When it comes time to review pending website updates, things can get out of hand quickly. Feelings can get hurt, broad sweeping statements can be made, and everyone turns into a veteran website designer. With these easy website critique guidelines, turn awkward meetings into productive feedback sessions you will actually look forward to.
The first obstacle to making this a fun critique session is that weight you feel sitting on your chest. Yes, that thing called an ego needs to get checked at the door. If you designed the website, be ready to have your mistakes pointed out. If you are the church leader, be prepared for someone to overrule your veto of that color you "just don't like". Everyone still has a vote, but you need to frame your question and critiques correctly.
What were the objectives?
Establish what the objective and scope is before word one is said. Often it is not within a project's scope to rework an entire page, let alone an entire site. Perhaps the only thing that was to be looked at was the fonts. If this is the case, try to ignore the other things you may not like.
How did you accomplish them?
There are several ways to accomplish an objective. From making something more prominent, to tucking away less important information, to allowing your eye to move over the content more easily; there are objectives for each project. It is up to the designer to explain what the problem is, how they approached it, and the reasoning behind the solution. Often when you talk through a problem, the designer themselves may realize a mistake before anyone in the room has the chance to talk. Allowing the designer to explain this sets the tone of the critique and allows people to focus on the problem, not their own personal agendas.
How effective were you?
After the objectives were stated and the designer explains why they did what they did; the rest of the team has a chance to sit back and evaluate the solution. The suggestions that follow should be framed with an additional piece of the puzzle; the user persona impacted by this decision. Instead of saying "I think this should look more modern and professional", the feedback is framed "Our target demographic is 50-something executives that value a clean professional look. Not the 20-something 'hipster' feeling this design gives off". If you truly know your audience, then suggesting these changes becomes less about your preferences and what your users really want.

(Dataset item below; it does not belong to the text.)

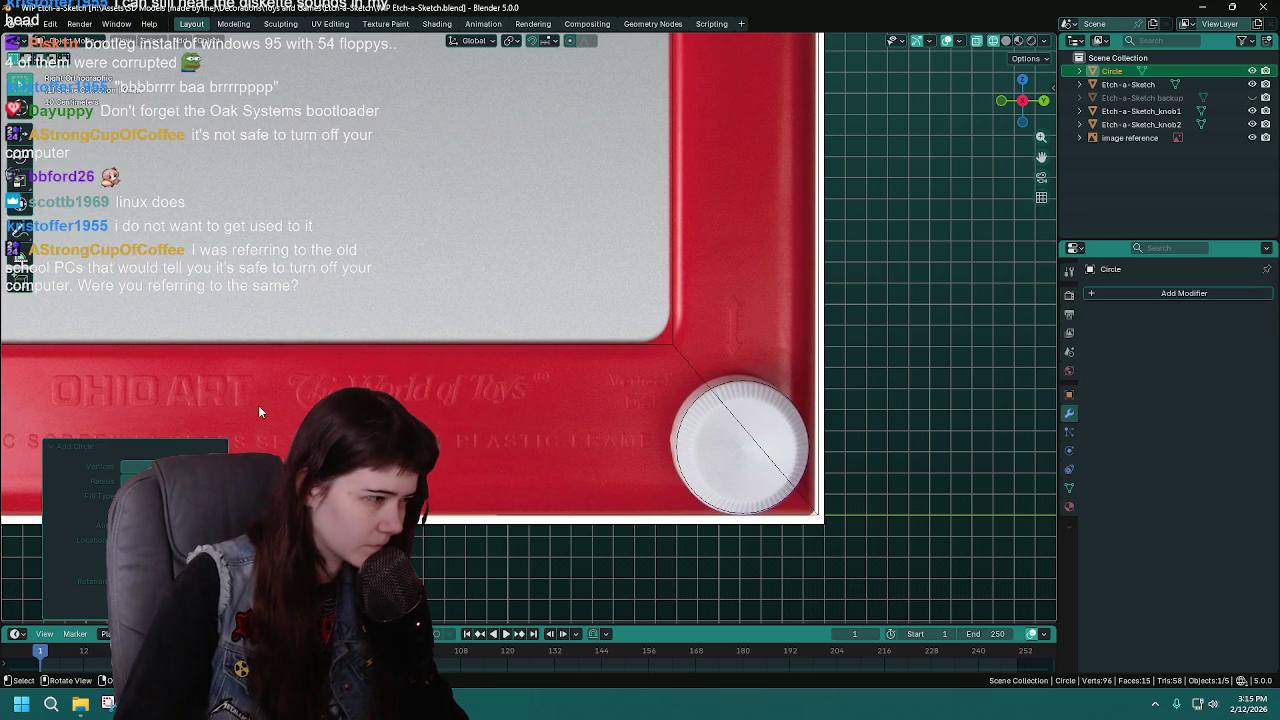
scroll(576, 420, down, 5)
scroll(558, 425, up, 2)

I hope you can see that by following these website critique guidelines, you can have sessions that are enjoyable for both the person making the site and the key stakeholders in your church. Your stakeholders, such as your pastor, know the audiences they are trying to reach every day. You should have a good handle on how to craft a good website. By educating each other you grow professionally and craft an even better websites.
After you created your personas, schedule a critique session when a design is ready for your next website project. Lay out the ground rules, and gently correct any line of reasoning not framed in the user's perspective. Get focused, get feedback, and get that new project ready for launch!